Das Wetter bei der Reise war durchgängig grandios aber auch sehr heiß. Die große Hitze wurde uns im Hotel in Leipzig fast zum Verhängnis. Das Hotel, gegenüber des Hauptbahnhofs, hatte nur Einzelzimmer und die lagen zu 95 % zur Rückfront des Hotels. Gisela Kummert und ich erlebten für die vielen Menschen eine komplizierte Zimmerverteilung, die sich wetterbedingt zum kleinen Chaos entwickelte. Die Menschen gingen in ihr zugeteiltes Zimmer und fanden „saunaähnliche“ Zustände vor. Auf die Zimmer schien unbarmherzig eine mörderisch heiße Sonne, die weder vor dem einfachen Fensterglas noch vor den dünnen Vorhängen halt machte. Unentwegt kamen Bewohner dieser Zimmer zu uns und wollten ein anderes Zimmer haben mit der Maßgabe, dass man sonst kein gutes Konzert wird singen können. Hier hatten auch die drei Damen keine Lösung. Lediglich die Solisten konnten wir umquartieren. Trotzdem wurde mit dem Konzert alles gut und die etwas milderen Nacht-Temperaturen führten zu legendären Zimmerpartys in totaler Euphorie am Ende der Reise.
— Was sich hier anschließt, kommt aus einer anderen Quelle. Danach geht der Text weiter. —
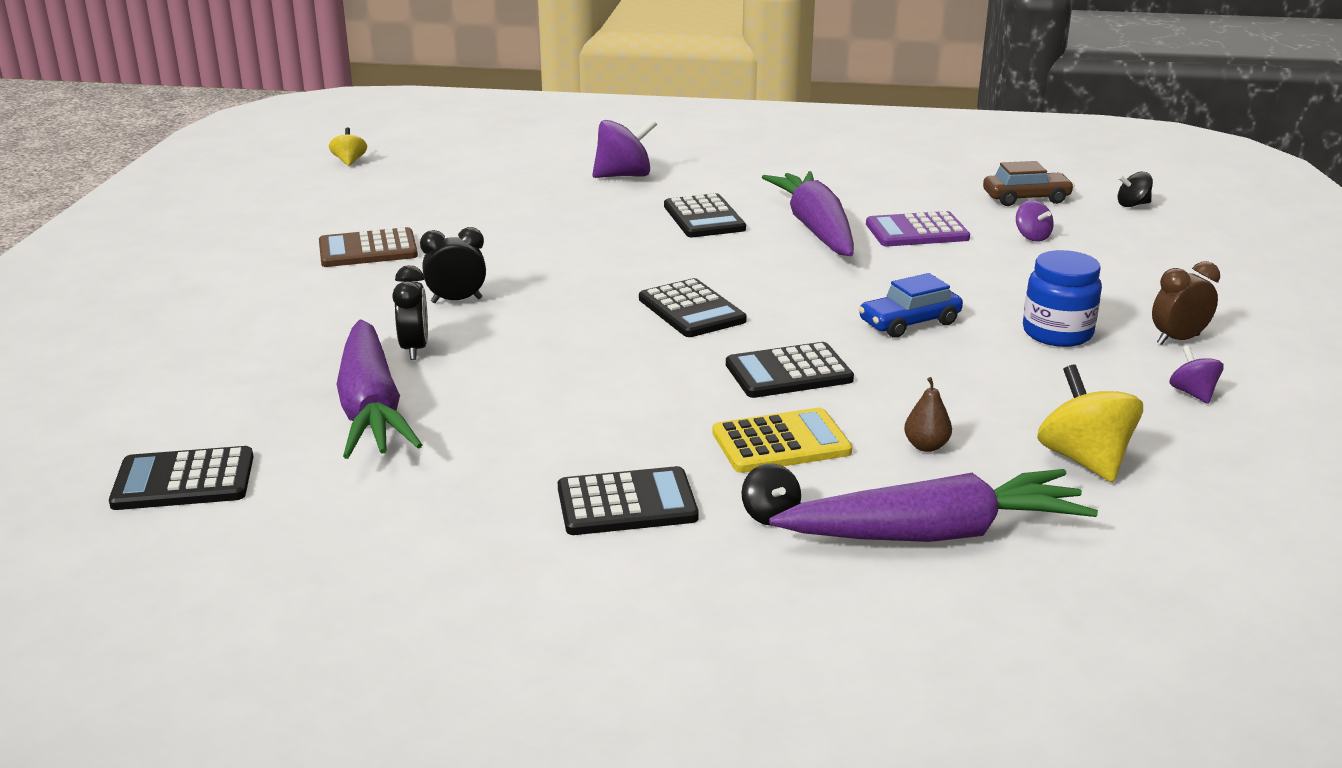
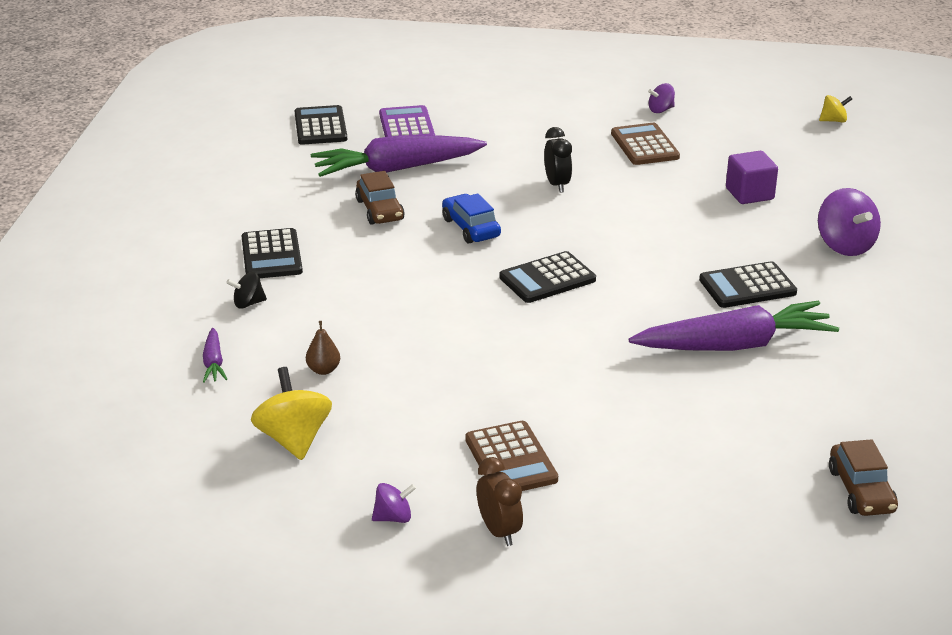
camera: 90 degrees right, 5 degrees up
black clock [392,265,428,360] -> none
yellow calculator [713,407,852,473] -> none
black calculator [726,342,854,398] -> none
purple carrot [769,469,1098,542] -> purple carrot [203,328,227,383], size x0.43
blue car [859,273,963,338] -> blue car moved to [442,193,501,244]
purple calculator [866,211,970,246] -> purple calculator moved to [379,105,435,137]
purple spinning top [1016,200,1054,242] -> purple spinning top moved to [648,83,675,113]
blue jar [1023,250,1102,347] -> brown calculator [465,421,558,491]
yellow spinning top [1037,365,1143,482] -> yellow spinning top turned 90 degrees counterclockwise [251,367,332,460]
black spinning top [1118,172,1153,207] -> none
none -> brown car [355,171,405,225]
none -> purple cube [726,151,778,204]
Schreck für unseren Chordirektor unmittelbar vor Abfahrt des Zuges in Leipzig: Prof. Hartmut Schmidt vermisste seine Chortasche mit allen Papieren, Noten und Terminkalender. Wir schwärmten aus in diesem riesigen Bahnhof und fanden die Tasche am Rande eines der Haupteingänge auf der Erde stehen. Hartmut Schmidt war glücklich und es konnte die Heimfahrt angetreten werden. Die DDR-Reichsbahn brachte uns nach Düsseldorf und die Bahnhofsverwaltung verabschiedete sich mit einer schönen Durchsage. Die Düsseldorfer Symphoniker bliesen zum Abschied den „Siegfried-Ruf“ in die grandiose Akustik des leeren Bahnhofes (siehe Bild).